In line with this year’s theme; “Women in leadership: Achieving an equal future in a COVID-19 world.” I would like to celebrate the achievements of women who have been pivotal in the fight against the pandemic in the previous twelve months. When the pandemic hit Uganda, women who comprise the biggest percentage of the frontline workers including health workers provided leadership in managing the diverse effects of COVID-19. In Uganda, we celebrate the Minister of Health Hon. Jane Ruth Aceng alongside Dr. Dianah Atwiine the Permanent Secretary Ministry of Health who were at the center stage of COVID-19 response and worked tirelessly to ensure that communities are sensitized about the Pandemic. We also celebrate and appreciate all the female Doctors, nurses, laboratory technicians, and other support teams who have given their all to the Covid response.
Although there are indications of progress toward containing the covid-19 pandemic globally, its devastating effects are likely to continue for many more years if no deliberate efforts are made to support the vulnerable groups such as refugees, widows, orphans, Adolescent girls, and young women.

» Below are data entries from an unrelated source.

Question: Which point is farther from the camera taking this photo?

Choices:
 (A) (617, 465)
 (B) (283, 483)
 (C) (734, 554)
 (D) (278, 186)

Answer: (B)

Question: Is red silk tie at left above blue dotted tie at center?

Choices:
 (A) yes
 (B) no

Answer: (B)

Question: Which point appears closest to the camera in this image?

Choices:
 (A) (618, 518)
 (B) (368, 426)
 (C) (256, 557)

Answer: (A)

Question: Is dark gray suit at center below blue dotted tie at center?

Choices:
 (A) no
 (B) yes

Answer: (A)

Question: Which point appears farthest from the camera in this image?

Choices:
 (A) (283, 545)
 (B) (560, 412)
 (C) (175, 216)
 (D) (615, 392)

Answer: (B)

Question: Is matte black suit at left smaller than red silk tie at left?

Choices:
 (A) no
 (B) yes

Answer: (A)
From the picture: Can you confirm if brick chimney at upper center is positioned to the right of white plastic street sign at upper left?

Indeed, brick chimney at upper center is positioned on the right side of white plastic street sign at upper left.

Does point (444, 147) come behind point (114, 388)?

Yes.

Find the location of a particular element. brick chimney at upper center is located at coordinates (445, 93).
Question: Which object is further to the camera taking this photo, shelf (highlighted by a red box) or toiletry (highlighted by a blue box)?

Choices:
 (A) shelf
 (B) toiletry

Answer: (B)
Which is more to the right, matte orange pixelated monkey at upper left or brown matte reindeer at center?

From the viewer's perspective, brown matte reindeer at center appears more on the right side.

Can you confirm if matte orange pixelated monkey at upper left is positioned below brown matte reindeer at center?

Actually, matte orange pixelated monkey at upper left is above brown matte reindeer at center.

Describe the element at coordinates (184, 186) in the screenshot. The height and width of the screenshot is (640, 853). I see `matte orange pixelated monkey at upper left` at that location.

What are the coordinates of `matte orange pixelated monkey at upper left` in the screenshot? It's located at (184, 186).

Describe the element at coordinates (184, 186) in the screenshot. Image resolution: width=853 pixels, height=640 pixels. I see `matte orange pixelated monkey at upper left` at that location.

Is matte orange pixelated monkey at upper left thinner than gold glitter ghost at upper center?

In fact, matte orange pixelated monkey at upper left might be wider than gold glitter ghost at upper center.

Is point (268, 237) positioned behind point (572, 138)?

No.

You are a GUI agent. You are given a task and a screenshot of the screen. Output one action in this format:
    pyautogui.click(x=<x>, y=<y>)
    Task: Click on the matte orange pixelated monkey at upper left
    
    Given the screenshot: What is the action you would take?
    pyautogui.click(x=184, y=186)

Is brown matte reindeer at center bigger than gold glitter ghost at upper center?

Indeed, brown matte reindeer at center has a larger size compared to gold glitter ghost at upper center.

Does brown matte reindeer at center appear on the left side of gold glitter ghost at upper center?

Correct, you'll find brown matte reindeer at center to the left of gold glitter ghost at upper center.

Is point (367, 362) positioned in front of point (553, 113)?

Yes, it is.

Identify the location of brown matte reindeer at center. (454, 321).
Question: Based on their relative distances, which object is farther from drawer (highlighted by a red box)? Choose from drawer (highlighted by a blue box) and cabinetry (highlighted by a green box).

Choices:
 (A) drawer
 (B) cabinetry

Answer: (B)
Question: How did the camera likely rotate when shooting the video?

The pandemic presents the biggest threat ever towards the attainment of SDGs agenda 2030 especially goals number 2, 3, and 5 where girls and young women remain the most affected. Girls and young women deserve an equal future free from stigma, stereotypes, and violence; a future that’s sustainable, peaceful, with equal rights and opportunities for all. To get us there, we need adolescent girls and young women at every table where decisions are being made.
According to a report by UNESCO, over 10 million girls globally are at risk of dropping out of school because of the effect of the COVID-19 pandemic. In Uganda, there are clear pointers that the pandemic has posed a potential threat of regress in most of the SRHR indicators that impact the health of women and girls. For instance, when schools were closed, the potential for increased drop-out rates disproportionately affected adolescent girls and vulnerable children further entrenching gender gaps and inequality in education. This amidst heightened risk of sexual exploitation, early pregnancy, and early and forced marriage. In many cases. School dropout has been driven by increased domestic and caring responsibilities and a shift towards income generation.
The Uganda Police indicates that over 21,000 cases of violence against children were registered in a period of five months between March and July 2020. These were the reported cases that imply that they would have been more in the different regions and the continuous lack of school made it worse. This means many have not been able to return to school as the rest of the students reported back on 1st March. One of the good moves by the government is allowing pregnant girls especially those in candidate classes to report back to school. This has changed the narrative that existed earlier of not allowing pregnant girls back to school. Nevertheless, this displays an image that needs to be worked on.
Throughout the country, there have also been alarming reports of increased rates of gender-based violence against women and girls as a result of the lockdown. UN Women in a report on the increased GBV notes that one in three women worldwide experience physical or sexual violence mostly by an intimate partner. However, the COVID19 increased the numbers and they indicate that all types of violence against women and girls, particularly domestic violence have deepened. The lockdown hindered efforts by cultural and religious leaders aimed at educating the community on issues of domestic violence. Many women also lost jobs due to the pandemic which increased their economic vulnerability. This increased Sexual exploitation especially among girls where they would be given in exchange for goods such as sanitary pads.
Although the consequences of COVID19 on health and health services are uppermost in the public consciousness, it also an opportunity that can trigger and shape broader discourse on different SRH laws and policies, sexual and reproductive health, and social justice.
Therefore, as we celebrate the women at the forefront in the COVID19 fight, it should be noted that this pandemic poses a great threat to the gains that have been made over decades towards achieving gender equality. I call the government agencies, youth leaders, and civil societies to come up with innovative and sustainable approaches to reduce the vulnerability faced by women and girls amidst the COVID-19 pandemic.